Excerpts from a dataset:
---------------

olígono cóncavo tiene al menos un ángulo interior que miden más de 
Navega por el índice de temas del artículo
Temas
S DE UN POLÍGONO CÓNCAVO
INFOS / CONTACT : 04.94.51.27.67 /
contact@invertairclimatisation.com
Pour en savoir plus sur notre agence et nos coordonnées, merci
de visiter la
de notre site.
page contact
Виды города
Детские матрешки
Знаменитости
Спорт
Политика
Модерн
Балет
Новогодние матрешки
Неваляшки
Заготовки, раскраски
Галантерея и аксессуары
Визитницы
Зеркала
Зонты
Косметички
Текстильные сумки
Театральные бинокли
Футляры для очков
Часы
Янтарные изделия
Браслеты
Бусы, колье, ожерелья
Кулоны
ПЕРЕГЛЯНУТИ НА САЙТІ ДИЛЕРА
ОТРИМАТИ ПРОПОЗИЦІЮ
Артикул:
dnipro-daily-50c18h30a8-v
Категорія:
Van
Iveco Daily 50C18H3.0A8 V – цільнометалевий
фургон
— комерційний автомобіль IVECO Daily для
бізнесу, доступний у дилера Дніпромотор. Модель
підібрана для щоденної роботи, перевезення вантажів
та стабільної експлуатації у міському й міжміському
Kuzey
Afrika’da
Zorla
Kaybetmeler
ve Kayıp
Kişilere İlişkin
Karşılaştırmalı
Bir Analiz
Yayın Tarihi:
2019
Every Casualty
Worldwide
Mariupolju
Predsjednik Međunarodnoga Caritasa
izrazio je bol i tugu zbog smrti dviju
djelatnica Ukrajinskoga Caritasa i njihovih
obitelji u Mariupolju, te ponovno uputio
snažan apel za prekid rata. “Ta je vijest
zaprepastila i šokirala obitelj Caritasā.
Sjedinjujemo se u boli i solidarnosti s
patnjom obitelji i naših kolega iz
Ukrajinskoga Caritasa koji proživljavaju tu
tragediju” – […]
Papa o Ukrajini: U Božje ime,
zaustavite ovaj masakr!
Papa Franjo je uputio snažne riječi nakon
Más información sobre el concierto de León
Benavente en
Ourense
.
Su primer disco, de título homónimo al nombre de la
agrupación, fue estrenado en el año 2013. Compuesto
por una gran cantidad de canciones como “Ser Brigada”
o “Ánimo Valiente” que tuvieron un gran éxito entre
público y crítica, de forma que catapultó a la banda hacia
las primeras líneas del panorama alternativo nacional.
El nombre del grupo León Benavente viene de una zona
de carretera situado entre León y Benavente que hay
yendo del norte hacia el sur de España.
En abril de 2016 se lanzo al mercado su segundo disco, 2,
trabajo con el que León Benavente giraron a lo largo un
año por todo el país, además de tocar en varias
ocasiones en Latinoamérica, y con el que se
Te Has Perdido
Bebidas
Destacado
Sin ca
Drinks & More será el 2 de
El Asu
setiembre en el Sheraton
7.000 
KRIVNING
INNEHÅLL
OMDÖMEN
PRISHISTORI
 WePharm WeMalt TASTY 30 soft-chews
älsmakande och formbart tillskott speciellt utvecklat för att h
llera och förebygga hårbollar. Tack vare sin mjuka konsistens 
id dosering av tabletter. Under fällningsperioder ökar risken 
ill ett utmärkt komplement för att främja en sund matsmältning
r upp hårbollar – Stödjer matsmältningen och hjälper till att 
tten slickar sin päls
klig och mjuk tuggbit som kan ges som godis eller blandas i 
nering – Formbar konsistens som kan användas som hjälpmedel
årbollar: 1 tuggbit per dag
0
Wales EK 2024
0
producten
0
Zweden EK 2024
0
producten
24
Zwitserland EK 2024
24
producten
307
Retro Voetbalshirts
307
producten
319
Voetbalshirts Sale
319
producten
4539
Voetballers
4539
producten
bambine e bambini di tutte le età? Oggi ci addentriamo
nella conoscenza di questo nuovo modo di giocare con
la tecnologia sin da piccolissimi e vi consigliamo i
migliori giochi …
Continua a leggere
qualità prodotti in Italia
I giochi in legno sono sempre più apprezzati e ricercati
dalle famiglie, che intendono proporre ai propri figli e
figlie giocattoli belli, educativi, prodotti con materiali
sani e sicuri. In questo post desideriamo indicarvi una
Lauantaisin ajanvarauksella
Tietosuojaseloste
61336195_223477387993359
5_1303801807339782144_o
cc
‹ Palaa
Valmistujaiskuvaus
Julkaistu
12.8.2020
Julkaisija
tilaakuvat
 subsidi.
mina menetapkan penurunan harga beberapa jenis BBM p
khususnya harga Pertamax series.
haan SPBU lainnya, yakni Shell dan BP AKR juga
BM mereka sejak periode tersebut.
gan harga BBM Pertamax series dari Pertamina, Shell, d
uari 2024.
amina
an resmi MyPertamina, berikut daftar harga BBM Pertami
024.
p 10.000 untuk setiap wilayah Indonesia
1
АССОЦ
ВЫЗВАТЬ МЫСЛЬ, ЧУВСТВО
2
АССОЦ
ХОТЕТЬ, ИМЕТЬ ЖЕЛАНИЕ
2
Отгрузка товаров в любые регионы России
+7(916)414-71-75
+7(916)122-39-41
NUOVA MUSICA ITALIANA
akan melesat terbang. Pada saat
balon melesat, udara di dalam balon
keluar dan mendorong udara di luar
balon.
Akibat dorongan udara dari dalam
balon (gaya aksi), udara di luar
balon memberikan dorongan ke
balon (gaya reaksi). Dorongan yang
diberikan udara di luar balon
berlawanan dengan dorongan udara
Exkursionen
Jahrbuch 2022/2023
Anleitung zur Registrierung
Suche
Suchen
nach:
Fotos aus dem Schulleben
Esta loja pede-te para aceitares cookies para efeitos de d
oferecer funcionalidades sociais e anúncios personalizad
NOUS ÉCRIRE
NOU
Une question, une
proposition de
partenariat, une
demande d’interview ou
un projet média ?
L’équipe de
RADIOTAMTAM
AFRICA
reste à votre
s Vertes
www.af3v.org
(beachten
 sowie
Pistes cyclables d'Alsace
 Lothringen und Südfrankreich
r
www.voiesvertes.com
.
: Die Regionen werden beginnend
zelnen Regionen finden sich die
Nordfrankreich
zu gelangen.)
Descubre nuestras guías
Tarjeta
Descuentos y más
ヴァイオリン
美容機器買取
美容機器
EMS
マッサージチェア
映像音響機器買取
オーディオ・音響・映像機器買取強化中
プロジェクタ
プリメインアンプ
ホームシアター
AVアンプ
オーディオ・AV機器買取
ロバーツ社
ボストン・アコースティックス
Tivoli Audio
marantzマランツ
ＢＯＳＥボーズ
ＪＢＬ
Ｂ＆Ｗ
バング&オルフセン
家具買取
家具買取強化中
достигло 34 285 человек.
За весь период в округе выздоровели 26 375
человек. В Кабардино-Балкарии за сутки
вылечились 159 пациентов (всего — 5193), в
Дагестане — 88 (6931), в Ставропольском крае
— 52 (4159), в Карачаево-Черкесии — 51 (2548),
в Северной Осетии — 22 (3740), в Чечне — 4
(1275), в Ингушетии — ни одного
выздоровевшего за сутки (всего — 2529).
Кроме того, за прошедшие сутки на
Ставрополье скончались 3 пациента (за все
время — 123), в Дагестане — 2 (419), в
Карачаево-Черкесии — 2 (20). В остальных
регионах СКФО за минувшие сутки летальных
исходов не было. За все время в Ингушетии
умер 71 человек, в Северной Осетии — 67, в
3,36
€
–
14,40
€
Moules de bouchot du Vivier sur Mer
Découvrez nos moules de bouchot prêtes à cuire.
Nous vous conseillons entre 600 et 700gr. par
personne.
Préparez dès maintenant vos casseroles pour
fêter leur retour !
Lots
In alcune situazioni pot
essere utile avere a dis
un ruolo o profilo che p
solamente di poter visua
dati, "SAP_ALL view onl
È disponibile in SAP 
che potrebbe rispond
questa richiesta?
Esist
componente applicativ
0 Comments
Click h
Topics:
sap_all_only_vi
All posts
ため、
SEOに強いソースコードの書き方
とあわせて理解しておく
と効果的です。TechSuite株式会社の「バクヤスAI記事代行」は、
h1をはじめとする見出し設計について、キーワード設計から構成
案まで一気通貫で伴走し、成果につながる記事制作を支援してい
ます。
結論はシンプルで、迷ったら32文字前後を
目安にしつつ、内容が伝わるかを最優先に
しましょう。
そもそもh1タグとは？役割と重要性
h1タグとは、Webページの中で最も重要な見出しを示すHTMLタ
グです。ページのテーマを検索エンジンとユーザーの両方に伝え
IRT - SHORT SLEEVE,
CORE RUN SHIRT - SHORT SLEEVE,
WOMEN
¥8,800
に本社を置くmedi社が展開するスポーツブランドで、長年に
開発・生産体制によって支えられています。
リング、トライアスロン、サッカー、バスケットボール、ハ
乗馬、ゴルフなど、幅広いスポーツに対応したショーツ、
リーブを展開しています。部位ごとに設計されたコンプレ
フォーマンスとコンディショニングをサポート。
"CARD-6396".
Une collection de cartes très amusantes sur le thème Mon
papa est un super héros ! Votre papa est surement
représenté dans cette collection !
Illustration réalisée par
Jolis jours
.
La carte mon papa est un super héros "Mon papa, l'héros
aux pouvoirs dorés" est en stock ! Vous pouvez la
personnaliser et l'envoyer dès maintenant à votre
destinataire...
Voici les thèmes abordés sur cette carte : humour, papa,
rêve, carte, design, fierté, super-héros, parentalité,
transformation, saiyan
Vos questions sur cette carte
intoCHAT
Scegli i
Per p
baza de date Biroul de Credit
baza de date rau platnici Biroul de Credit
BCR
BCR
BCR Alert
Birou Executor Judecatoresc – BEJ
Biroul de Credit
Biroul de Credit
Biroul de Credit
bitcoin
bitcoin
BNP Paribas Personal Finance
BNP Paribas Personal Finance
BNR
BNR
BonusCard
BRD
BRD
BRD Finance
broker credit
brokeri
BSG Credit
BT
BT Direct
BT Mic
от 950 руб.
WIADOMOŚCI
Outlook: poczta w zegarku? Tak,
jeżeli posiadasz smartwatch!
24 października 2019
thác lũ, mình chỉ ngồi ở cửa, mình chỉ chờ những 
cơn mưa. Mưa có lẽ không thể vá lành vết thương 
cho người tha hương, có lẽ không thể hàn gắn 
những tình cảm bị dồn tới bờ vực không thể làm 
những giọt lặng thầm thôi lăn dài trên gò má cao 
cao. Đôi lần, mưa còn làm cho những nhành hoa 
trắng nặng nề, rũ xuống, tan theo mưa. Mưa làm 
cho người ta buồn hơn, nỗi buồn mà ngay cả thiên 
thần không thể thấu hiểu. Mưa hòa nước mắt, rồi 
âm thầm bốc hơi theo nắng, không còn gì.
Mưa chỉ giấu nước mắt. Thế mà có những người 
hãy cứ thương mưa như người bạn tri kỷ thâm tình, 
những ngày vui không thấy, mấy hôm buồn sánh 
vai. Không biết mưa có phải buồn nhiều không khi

---------------

- [What to do] What you return should be the lines from the beginning of the records through the one that contains "Виды города", repeated exactly and with no additions.

- [Exercise result]
olígono cóncavo tiene al menos un ángulo interior que miden más de 
Navega por el índice de temas del artículo
Temas
S DE UN POLÍGONO CÓNCAVO
INFOS / CONTACT : 04.94.51.27.67 /
contact@invertairclimatisation.com
Pour en savoir plus sur notre agence et nos coordonnées, merci
de visiter la
de notre site.
page contact
Виды города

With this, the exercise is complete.